YOUR ASSIGNMENT —
How many lines in these entries contain the string "high"? Reply with the number alone.

AVAILABLE DATA —
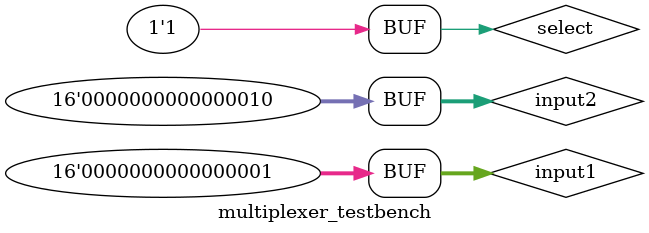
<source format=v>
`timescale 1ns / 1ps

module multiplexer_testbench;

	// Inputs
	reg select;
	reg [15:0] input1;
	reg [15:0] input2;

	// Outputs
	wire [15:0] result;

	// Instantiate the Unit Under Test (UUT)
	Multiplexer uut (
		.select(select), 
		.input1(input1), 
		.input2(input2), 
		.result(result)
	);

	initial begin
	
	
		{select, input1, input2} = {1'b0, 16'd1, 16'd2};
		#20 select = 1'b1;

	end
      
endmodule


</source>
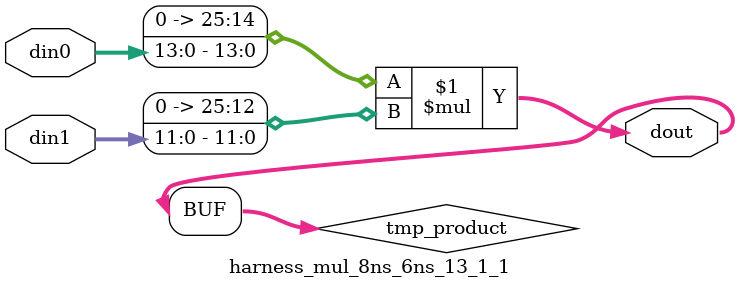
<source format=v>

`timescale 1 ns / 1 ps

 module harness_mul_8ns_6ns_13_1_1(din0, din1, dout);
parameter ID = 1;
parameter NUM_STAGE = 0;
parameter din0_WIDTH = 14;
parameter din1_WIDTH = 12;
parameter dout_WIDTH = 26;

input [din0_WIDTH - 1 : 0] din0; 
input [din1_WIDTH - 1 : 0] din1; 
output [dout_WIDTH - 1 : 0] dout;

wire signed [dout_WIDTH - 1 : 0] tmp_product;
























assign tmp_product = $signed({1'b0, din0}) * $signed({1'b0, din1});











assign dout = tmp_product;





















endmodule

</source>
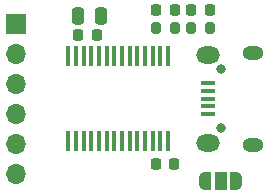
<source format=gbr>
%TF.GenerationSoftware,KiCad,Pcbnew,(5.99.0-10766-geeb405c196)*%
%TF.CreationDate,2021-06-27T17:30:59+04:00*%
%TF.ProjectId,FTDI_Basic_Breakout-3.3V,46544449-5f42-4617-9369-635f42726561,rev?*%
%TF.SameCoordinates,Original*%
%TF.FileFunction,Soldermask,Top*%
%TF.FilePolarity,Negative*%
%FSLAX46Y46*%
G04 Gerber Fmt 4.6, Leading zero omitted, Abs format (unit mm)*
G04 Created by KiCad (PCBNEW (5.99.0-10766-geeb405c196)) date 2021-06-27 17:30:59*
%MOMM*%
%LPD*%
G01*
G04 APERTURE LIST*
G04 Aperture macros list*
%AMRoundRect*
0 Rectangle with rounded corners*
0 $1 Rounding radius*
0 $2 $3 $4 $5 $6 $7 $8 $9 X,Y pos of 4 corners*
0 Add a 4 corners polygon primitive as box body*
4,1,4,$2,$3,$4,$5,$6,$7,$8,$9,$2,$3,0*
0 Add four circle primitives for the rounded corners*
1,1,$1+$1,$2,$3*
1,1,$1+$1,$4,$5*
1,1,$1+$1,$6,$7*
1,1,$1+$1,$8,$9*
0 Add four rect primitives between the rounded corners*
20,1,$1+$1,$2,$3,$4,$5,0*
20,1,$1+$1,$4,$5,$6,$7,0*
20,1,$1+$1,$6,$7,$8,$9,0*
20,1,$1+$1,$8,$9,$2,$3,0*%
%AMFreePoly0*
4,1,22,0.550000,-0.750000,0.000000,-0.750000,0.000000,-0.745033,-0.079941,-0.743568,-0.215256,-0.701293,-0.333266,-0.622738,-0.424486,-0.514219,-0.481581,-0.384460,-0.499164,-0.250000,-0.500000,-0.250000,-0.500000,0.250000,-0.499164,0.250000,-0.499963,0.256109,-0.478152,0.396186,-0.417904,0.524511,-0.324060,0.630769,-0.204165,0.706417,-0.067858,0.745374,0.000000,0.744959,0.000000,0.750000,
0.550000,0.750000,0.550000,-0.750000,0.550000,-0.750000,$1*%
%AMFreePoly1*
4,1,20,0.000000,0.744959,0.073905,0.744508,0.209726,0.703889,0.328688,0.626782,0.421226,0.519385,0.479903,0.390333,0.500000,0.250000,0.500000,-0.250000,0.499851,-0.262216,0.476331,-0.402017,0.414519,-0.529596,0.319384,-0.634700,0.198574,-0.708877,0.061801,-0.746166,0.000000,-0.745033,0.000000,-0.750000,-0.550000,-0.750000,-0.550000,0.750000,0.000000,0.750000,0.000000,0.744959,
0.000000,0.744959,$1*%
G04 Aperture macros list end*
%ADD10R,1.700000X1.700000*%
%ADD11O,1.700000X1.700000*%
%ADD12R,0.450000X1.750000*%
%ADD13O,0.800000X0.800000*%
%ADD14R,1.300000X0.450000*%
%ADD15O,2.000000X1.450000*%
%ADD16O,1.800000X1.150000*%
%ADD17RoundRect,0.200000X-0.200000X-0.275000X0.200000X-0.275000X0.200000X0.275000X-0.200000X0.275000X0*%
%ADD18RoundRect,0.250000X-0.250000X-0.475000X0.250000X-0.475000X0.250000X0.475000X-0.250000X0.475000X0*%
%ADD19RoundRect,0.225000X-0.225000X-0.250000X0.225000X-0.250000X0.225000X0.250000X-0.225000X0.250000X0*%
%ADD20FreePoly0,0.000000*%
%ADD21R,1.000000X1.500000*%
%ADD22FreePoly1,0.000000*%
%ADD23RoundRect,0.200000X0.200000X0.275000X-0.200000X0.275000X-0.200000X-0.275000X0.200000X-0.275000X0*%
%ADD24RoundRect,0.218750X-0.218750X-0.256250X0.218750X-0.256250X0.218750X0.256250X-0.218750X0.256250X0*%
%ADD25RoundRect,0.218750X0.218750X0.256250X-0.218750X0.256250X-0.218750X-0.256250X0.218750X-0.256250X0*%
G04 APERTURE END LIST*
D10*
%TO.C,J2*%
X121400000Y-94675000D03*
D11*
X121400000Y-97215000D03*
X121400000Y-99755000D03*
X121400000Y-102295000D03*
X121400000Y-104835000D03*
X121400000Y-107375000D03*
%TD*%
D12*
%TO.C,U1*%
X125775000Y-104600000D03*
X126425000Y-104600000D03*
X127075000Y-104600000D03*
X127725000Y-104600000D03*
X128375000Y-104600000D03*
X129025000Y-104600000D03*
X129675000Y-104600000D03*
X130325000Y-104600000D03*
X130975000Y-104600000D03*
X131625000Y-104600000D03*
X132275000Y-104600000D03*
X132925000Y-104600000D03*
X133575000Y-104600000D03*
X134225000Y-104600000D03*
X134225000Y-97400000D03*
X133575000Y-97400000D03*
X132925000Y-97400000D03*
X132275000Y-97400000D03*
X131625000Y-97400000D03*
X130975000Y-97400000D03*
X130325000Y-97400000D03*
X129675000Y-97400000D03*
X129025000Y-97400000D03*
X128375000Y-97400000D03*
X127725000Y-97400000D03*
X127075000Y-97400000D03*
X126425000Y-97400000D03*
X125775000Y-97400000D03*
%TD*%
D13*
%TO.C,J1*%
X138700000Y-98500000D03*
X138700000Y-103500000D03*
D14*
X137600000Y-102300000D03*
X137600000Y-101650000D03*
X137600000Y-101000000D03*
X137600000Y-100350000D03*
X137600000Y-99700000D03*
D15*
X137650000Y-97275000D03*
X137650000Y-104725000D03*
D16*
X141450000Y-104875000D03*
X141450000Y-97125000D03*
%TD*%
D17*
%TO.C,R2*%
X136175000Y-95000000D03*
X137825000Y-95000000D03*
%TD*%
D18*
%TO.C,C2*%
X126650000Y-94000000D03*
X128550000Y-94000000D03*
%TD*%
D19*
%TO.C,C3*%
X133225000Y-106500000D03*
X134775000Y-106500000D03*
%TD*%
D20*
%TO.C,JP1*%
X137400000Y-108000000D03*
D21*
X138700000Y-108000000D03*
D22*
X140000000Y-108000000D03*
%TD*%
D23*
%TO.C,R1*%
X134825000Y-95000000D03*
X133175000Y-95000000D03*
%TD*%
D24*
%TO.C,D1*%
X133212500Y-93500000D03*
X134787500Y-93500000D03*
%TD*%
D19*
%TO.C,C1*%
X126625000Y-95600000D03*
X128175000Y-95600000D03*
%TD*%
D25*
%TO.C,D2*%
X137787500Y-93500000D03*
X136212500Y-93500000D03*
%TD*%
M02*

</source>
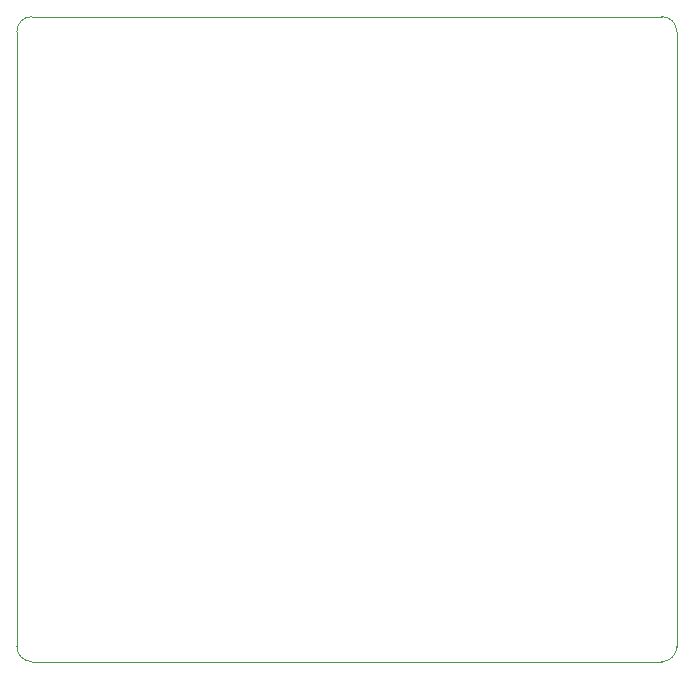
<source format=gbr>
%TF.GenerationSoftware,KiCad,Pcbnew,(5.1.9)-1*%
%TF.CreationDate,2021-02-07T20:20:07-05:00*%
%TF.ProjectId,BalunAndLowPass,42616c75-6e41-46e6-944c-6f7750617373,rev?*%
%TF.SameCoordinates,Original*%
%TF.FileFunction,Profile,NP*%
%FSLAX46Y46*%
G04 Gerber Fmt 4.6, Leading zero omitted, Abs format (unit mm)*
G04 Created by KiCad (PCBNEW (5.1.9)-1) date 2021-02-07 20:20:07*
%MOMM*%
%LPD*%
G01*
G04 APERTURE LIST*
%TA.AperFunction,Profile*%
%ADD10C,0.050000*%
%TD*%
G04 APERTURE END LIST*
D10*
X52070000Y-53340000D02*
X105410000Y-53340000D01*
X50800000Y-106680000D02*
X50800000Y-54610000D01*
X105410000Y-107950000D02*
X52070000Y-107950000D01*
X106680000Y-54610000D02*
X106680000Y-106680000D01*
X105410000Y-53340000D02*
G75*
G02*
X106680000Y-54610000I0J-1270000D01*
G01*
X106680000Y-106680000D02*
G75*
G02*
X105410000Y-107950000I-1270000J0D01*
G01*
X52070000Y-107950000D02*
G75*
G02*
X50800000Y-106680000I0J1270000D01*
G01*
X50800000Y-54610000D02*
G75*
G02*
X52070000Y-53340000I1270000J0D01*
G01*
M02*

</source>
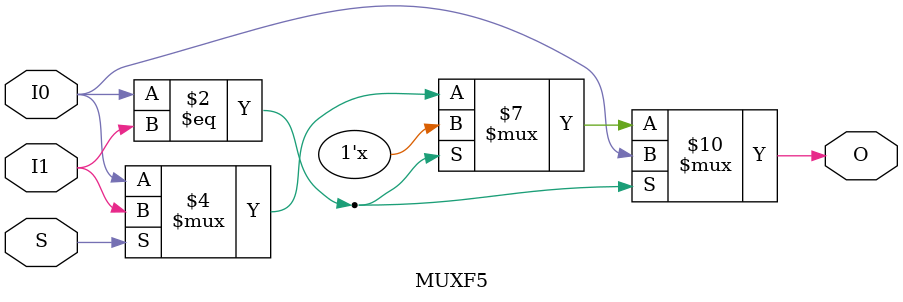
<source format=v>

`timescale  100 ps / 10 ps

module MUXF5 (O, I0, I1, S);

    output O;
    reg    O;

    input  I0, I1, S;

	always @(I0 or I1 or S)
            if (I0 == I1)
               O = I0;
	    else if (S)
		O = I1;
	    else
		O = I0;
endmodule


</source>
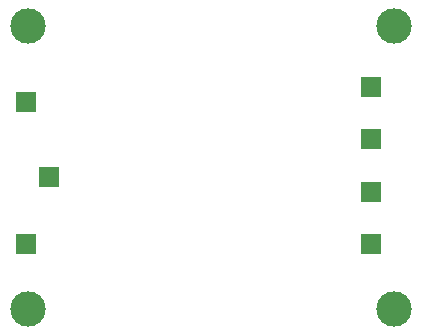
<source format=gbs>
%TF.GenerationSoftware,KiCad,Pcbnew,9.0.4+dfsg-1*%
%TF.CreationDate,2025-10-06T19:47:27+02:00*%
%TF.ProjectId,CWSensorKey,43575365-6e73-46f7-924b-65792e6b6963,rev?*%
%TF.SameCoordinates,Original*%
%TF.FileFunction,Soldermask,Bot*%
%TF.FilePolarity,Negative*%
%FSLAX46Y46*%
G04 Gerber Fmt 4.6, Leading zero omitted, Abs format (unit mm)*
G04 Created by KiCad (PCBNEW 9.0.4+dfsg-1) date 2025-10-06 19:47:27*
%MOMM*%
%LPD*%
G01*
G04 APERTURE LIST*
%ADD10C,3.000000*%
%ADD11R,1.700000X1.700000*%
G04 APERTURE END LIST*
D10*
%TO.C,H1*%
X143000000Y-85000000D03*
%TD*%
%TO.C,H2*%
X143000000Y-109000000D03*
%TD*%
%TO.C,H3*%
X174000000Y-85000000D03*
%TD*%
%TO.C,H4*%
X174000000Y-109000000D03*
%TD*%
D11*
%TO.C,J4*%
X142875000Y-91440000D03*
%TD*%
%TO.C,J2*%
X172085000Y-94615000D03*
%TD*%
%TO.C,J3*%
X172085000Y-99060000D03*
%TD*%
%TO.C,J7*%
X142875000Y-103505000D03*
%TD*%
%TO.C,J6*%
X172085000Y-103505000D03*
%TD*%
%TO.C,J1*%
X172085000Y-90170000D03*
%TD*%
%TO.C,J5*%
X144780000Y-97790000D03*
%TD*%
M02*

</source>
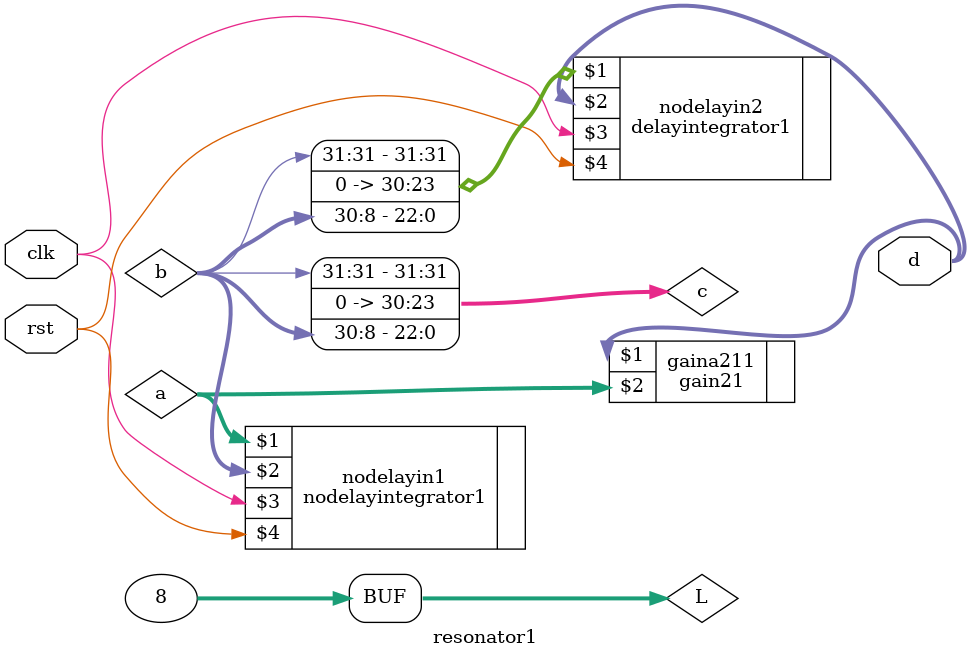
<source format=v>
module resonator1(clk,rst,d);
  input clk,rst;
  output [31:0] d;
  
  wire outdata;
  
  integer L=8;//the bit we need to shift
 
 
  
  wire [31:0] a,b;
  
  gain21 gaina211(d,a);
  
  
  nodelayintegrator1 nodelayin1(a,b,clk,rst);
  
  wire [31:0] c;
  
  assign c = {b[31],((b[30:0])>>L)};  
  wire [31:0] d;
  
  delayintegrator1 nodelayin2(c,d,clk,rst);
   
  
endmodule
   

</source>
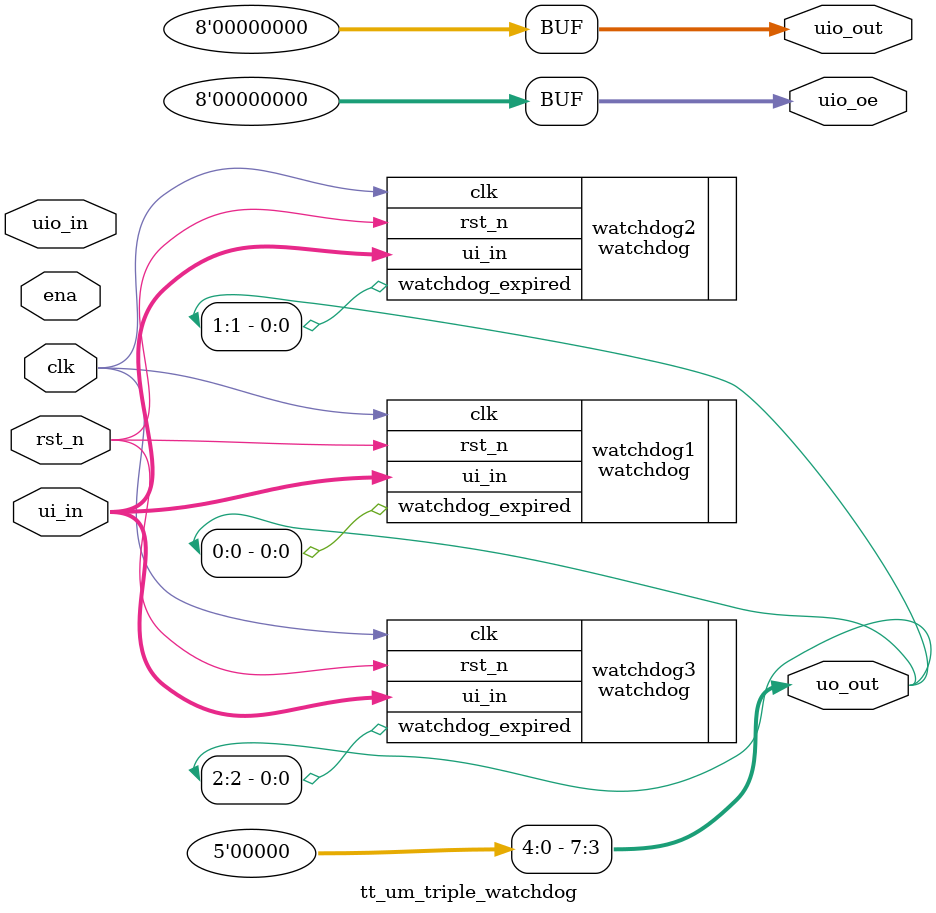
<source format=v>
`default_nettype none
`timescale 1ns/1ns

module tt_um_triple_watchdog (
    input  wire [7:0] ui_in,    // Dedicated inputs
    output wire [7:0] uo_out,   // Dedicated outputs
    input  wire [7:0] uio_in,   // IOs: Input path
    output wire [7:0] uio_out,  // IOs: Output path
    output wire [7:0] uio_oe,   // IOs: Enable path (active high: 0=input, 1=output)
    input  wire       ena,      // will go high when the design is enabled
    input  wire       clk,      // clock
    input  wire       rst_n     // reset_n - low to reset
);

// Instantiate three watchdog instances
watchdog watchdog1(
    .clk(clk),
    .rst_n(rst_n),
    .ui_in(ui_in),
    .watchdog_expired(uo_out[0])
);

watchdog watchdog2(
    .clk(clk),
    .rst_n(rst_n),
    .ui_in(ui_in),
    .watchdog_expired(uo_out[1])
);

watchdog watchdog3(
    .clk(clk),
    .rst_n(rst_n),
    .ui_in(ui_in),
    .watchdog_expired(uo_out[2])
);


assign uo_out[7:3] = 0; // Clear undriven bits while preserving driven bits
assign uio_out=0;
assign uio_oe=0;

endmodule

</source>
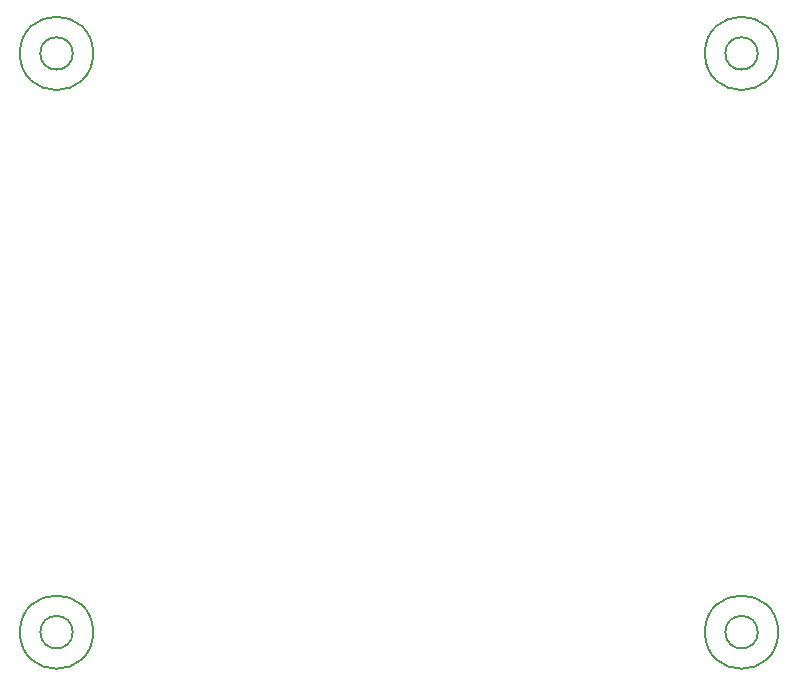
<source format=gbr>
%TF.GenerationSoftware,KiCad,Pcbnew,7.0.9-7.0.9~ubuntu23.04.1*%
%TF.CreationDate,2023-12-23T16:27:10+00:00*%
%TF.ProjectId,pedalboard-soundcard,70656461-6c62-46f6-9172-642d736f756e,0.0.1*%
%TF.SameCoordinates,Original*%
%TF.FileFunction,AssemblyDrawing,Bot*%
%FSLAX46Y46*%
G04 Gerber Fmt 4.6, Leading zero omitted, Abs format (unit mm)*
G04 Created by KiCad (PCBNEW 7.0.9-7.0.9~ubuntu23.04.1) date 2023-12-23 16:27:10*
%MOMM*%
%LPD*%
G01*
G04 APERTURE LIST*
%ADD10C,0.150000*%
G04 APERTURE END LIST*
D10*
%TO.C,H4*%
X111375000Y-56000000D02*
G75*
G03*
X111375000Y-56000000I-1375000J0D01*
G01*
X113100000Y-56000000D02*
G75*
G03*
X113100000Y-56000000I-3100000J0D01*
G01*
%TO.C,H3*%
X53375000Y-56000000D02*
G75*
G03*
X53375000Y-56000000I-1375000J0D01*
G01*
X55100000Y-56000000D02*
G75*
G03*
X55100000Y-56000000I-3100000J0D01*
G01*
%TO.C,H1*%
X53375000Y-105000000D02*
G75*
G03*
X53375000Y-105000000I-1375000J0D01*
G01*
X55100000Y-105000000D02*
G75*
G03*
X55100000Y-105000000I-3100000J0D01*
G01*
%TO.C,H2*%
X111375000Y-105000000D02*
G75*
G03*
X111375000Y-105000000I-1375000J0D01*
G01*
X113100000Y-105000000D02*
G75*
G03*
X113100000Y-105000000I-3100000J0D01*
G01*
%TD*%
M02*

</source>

REPLY TO THE TASK —
2